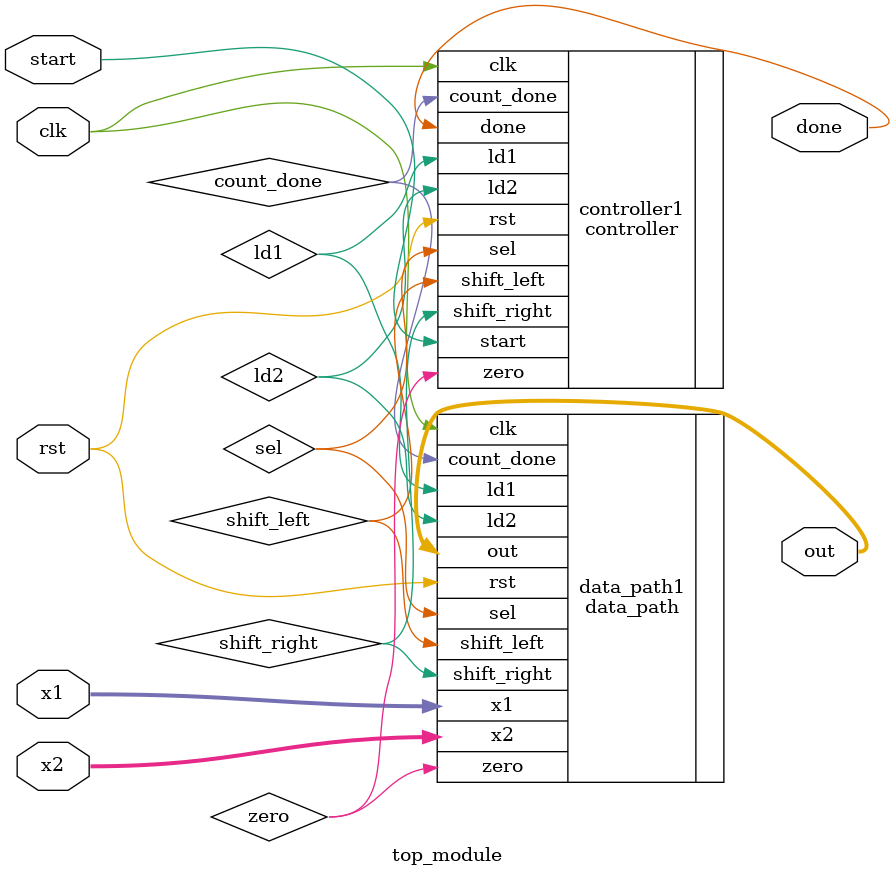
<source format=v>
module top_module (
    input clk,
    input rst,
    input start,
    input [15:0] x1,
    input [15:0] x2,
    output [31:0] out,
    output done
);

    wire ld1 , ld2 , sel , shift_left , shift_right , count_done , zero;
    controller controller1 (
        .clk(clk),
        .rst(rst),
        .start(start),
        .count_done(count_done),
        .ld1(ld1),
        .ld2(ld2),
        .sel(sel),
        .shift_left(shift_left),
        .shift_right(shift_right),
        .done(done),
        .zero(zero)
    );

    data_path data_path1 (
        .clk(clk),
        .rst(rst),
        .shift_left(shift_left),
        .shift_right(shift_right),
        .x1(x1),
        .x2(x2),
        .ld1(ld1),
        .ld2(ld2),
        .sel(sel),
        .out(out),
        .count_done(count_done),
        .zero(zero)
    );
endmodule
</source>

####################

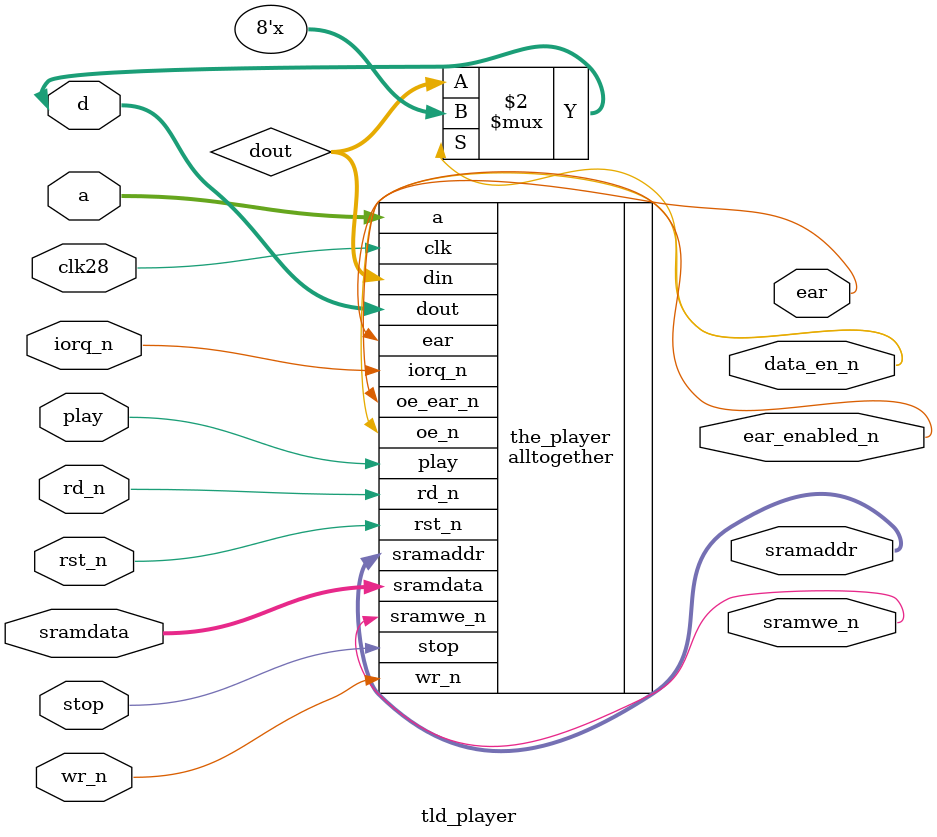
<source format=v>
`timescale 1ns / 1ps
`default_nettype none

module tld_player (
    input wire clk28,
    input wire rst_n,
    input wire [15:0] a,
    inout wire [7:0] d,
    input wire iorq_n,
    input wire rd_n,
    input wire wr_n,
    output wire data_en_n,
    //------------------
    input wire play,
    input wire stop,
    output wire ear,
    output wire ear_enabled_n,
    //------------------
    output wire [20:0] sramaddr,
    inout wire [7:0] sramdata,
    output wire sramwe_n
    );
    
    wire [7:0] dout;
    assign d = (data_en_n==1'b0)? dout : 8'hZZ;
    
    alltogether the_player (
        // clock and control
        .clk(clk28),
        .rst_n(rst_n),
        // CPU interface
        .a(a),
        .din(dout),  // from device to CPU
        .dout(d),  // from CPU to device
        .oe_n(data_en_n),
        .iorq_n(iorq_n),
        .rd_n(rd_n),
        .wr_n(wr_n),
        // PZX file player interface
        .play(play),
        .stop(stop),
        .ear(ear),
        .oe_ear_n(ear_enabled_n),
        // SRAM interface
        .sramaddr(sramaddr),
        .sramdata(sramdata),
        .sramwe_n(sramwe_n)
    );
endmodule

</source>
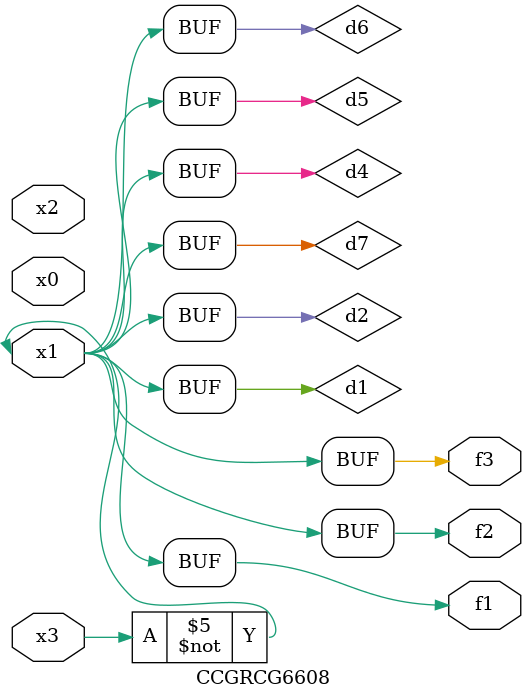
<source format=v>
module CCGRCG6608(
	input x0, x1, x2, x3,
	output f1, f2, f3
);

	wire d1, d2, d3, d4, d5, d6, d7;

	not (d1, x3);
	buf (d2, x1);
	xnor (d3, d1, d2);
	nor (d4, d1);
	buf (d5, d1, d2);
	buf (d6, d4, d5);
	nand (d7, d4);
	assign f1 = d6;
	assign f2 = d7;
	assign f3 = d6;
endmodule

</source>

####################

PROBLEM:
Your job is to copy out every line from the records above that has the word "assign".

RESULT FOR THIS EXERCISE:
    assign d = (data_en_n==1'b0)? dout : 8'hZZ;
	assign f1 = d6;
	assign f2 = d7;
	assign f3 = d6;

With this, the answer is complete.